A cow in Alberta, Canada's top cattle-producing province, tested positive for brain-wasting bovine spongiform encephalopathy (news - web sites), or mad cow disease, in a test taken after it was slaughtered last winter, officials said.

"It was (detected) just a few days ago. The actual test was taken Jan. 31 from a cow in Fairview, Alberta," an official with the Canadian Beef Export Federation said. "It's just one isolated case of an eight-year-old cow."

Canada's only other case was in 1993, but the animal was imported from Britain, where the disease caused a crisis and sparked a U.S. ban on British beef imports. Its carcass was destroyed, as was its herd.

The animal with the latest case "did not enter the food chain" and its northern Alberta herd will be slaughtered, as will any other found to be affected, Canadian Agriculture Minister Lyle Vanclief told a nationally televised news conference in the Alberta capital of Edmonton.

Still, U.S. Agriculture Secretary Ann Veneman quickly slapped a temporary ban on beef imports from Canada because of the case.

Alberta, where cattle ranching is ingrained in the culture, accounts for nearly 60 percent of Canada's beef production, providing C$3.8 billion ($2.8 million) in annual farm cash receipts.

Last year, more than half a million live cattle were shipped to the United States, according to Alberta agriculture department statistics.

The mad cow news sent shock waves across the North American economy.

Shares of Tyson Foods Inc., the biggest U.S. beef processor, and fast-food giant McDonald's Co. fell sharply. McDonald's stock slumped 5 percent and was the top loser in the Dow Jones Industrial Average on Tuesday.

The Canadian dollar, which has been soaring in recent weeks, also skidded.

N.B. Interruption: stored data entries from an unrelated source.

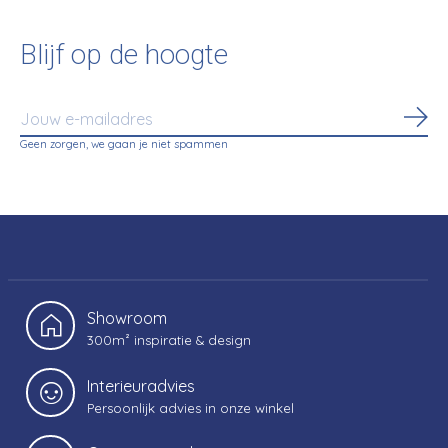
Blijf op de hoogte
Abo
Geen zorgen, we gaan je niet spammen
Showroom
300m² inspiratie & design
Interieuradvies
Persoonlijk advies in onze winkel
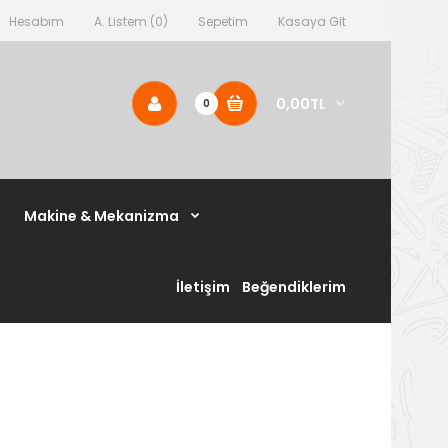
Hesabım
A. Listem (0)
Sepetim
Kasaya Git
0,00TL
0
Makine & Mekanizma
İletişim
Beğendiklerim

"It still remains to be seen how serious it is but the news is not good for Canada, without a doubt," said a currency trader at a major Canadian bank. "We're trading off the headlines."

In April, Canada's economy was hit by fears over flu-like severe acute respiratory syndrome, especially in Toronto, where trade and tourism sputtered. Canada recently declared victory in the battle against SARS, but not before it killed 24 people in the Toronto area.

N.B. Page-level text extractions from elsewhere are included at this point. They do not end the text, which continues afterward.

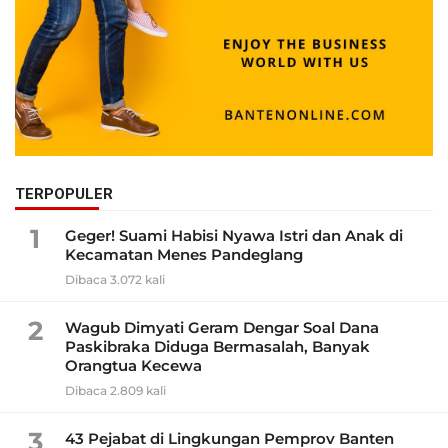
TERPOPULER
1
Geger! Suami Habisi Nyawa Istri dan Anak di
Kecamatan Menes Pandeglang
Dibaca 3.072 kali
2
Wagub Dimyati Geram Dengar Soal Dana
Paskibraka Diduga Bermasalah, Banyak
Orangtua Kecewa
Dibaca 2.809 kali
3
43 Pejabat di Lingkungan Pemprov Banten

Some experts believe mad cow disease may have been spread by cows in Britain who were fed the remains of sheep contaminated with scrapie. Other scientists say the disease arose from a mutation in a cow in the 1970s.

So far more than 80 people in Britain and Europe have died from the human variation of mad cow, called Creutzfeldt-Jakob disease (news - web sites).